Certo, perché questo discorso tenga e non ci porti alla creazione di un mostro Leviatano, è necessario che la democrazia europea, con tutti i suoi annessi e connessi che vanno da uno spazio politico europeo contendibile fino alle Istituzioni sovranazionali, si eserciti unicamente sulla base del principio di sussidiarietà, ossia sulla base delle sfide che abbiamo effettivamente in comune. Per questo mi sento di tranquillizzare Galli della Loggia nel senso che non esisterà mai chi assennatamente, in Europa, possa vedere una massa critica di “cose da fare insieme” sufficiente per dar corpo a un super Stato sul modello di quelli nazionali ed unitari.
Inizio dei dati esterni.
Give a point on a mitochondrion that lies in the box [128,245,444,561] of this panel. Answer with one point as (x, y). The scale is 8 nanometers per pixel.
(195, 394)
Ma ce n'è sicuramente abbastanza, di sfide comuni al giovane di Reggio e di Dublino, per costruirci un discorso europeo, che crei uno spazio politico europeo ed una forma, pur leggera rispetto agli esempi nazionali, di democrazia e sovranità gestita a livello comune.

La sfida di comprensione del nostro tempo sta tutta qui e mi piace pensare che il giovane nativo digitale di ritorno da un Erasmus si stupisca dello stupore di Galli della Loggia più velocemente e più spontaneamente di quanto non possa fare io che lo faccio per mestiere.

Fonte:Commissione europea - Rappresentanza in Italia.